• _WORK ITEM_: If a record holds a picture, drop the picture and copy everything else exactly.

• _DATA EXTRACTS_:
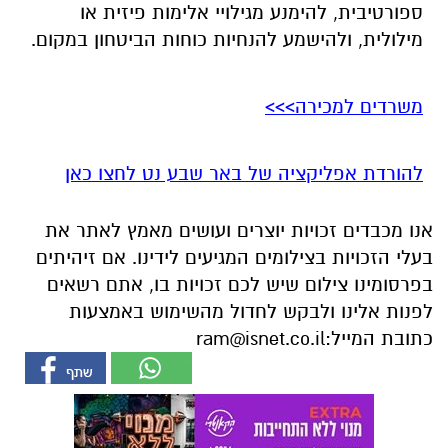
ספורטיבית, להימנע מגילויי אלימות פיזית או
מילולית, ולהישמע להנחיות כוחות הביטחון במקום.
משרדים למכירה>>>
להורדת אפליקציה של באר שבע נט לחצו כאן
אנו מכבדים זכויות יוצרים ועושים מאמץ לאתר את
בעלי הזכויות בצילומים המגיעים לידינו. אם זיהיתים
בפרסומינו צילום שיש לכם זכויות בו, אתם רשאים
לפנות אלינו ולבקש לחדול מהשימוש באמצעות
כתובת המייל:
ram@isnet.co.il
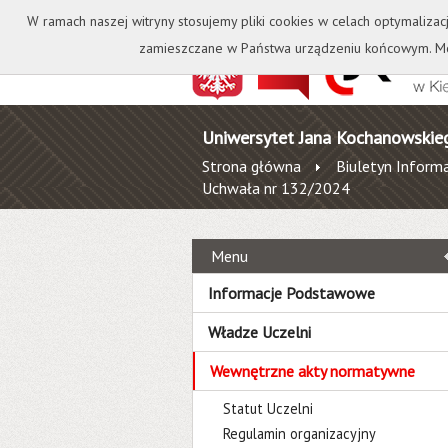
Kontakt
Biblioteka
W ramach naszej witryny stosujemy pliki cookies w celach optymalizac
zamieszczane w Państwa urządzeniu końcowym. Mo
Uniwersytet Jana Kochanowskie
Strona główna
Biuletyn Informa
Uchwała nr 132/2024
Menu
Informacje Podstawowe
Władze Uczelni
Wewnętrzne akty normatywne
Statut Uczelni
Regulamin organizacyjny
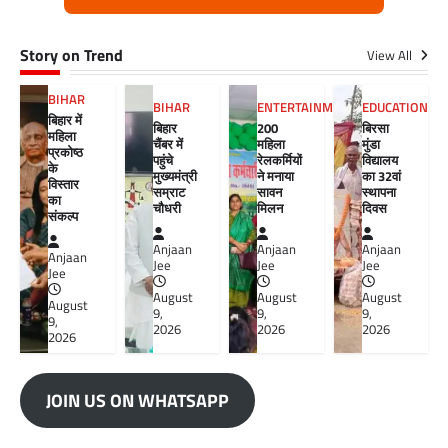
Story on Trend
View All
BIHAR
BIHAR
ENTERTAINMENT
EDUCATION
बिहार में
बिहार
200
बिरसा
महिला
चैंबर में
महिला
मुंडा
प्रकोष्ठ
पहुंचे
रेलकर्मियों
विद्यालय
के
मुख्यमंत्री
ने मनाया
का 32वां
विस्तार
सम्राट
सावन
स्थापना
का
चौधरी
मिलन
दिवस
संकल्प
Anjaan
Anjaan
Anjaan
Anjaan
Jee
Jee
Jee
Jee
August
August
August
August
9,
9,
9,
9,
2026
2026
2026
2026
JOIN US ON WHATSAPP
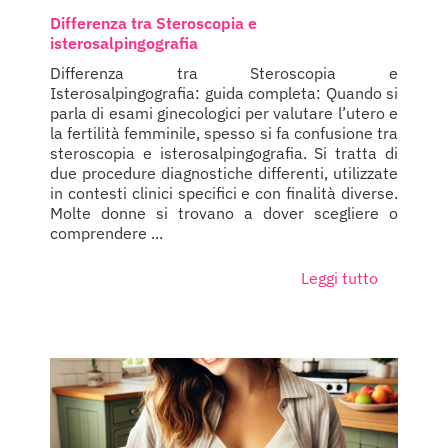
Differenza tra Steroscopia e
isterosalpingografia
Differenza tra Steroscopia e
Isterosalpingografia: guida completa: Quando si
parla di esami ginecologici per valutare l’utero e
la fertilità femminile, spesso si fa confusione tra
steroscopia e isterosalpingografia. Si tratta di
due procedure diagnostiche differenti, utilizzate
in contesti clinici specifici e con finalità diverse.
Molte donne si trovano a dover scegliere o
comprendere ...
Leggi tutto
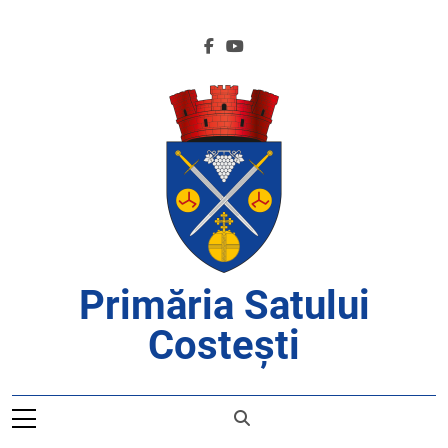
Skip
to
content
Primăria Satului
Costești
APROAPE DE CETĂȚENI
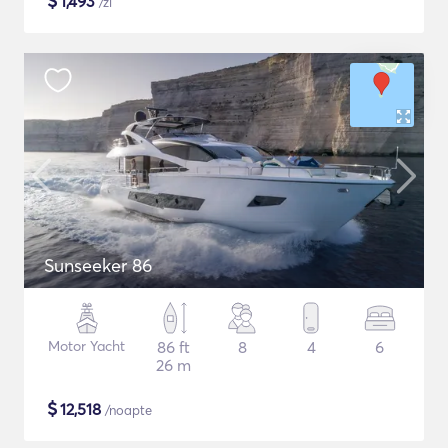
$
1,493
/zi
Sunseeker 86
Motor Yacht
86 ft
8
4
6
26 m
$
12,518
/noapte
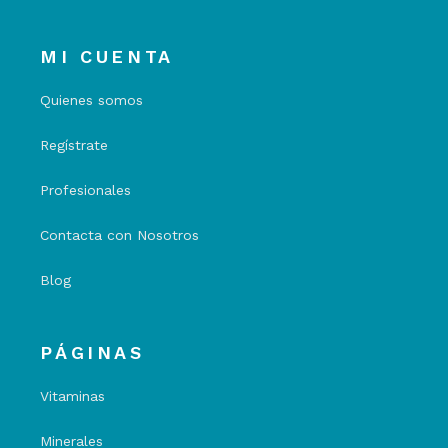
MI CUENTA
Quienes somos
Regístrate
Profesionales
Contacta con Nosotros
Blog
PÁGINAS
Vitaminas
Minerales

• _SOLUTION_:
ספורטיבית, להימנע מגילויי אלימות פיזית או
מילולית, ולהישמע להנחיות כוחות הביטחון במקום.
משרדים למכירה>>>
להורדת אפליקציה של באר שבע נט לחצו כאן
אנו מכבדים זכויות יוצרים ועושים מאמץ לאתר את
בעלי הזכויות בצילומים המגיעים לידינו. אם זיהיתים
בפרסומינו צילום שיש לכם זכויות בו, אתם רשאים
לפנות אלינו ולבקש לחדול מהשימוש באמצעות
כתובת המייל:
ram@isnet.co.il
Kontakt
Biblioteka
W ramach naszej witryny stosujemy pliki cookies w celach optymalizac
zamieszczane w Państwa urządzeniu końcowym. Mo
Uniwersytet Jana Kochanowskie
Strona główna
Biuletyn Informa
Uchwała nr 132/2024
Menu
Informacje Podstawowe
Władze Uczelni
Wewnętrzne akty normatywne
Statut Uczelni
Regulamin organizacyjny
Story on Trend
View All
BIHAR
BIHAR
ENTERTAINMENT
EDUCATION
बिहार में
बिहार
200
बिरसा
महिला
चैंबर में
महिला
मुंडा
प्रकोष्ठ
पहुंचे
रेलकर्मियों
विद्यालय
के
मुख्यमंत्री
ने मनाया
का 32वां
विस्तार
सम्राट
सावन
स्थापना
का
चौधरी
मिलन
दिवस
संकल्प
Anjaan
Anjaan
Anjaan
Anjaan
Jee
Jee
Jee
Jee
August
August
August
August
9,
9,
9,
9,
2026
2026
2026
2026
JOIN US ON WHATSAPP
Differenza tra Steroscopia e
isterosalpingografia
Differenza tra Steroscopia e
Isterosalpingografia: guida completa: Quando si
parla di esami ginecologici per valutare l’utero e
la fertilità femminile, spesso si fa confusione tra
steroscopia e isterosalpingografia. Si tratta di
due procedure diagnostiche differenti, utilizzate
in contesti clinici specifici e con finalità diverse.
Molte donne si trovano a dover scegliere o
comprendere ...
Leggi tutto
Skip
to
content
Primăria Satului
Costești
APROAPE DE CETĂȚENI
$
1,493
/zi
Sunseeker 86
Motor Yacht
86 ft
8
4
6
26 m
$
12,518
/noapte
MI CUENTA
Quienes somos
Regístrate
Profesionales
Contacta con Nosotros
Blog
PÁGINAS
Vitaminas
Minerales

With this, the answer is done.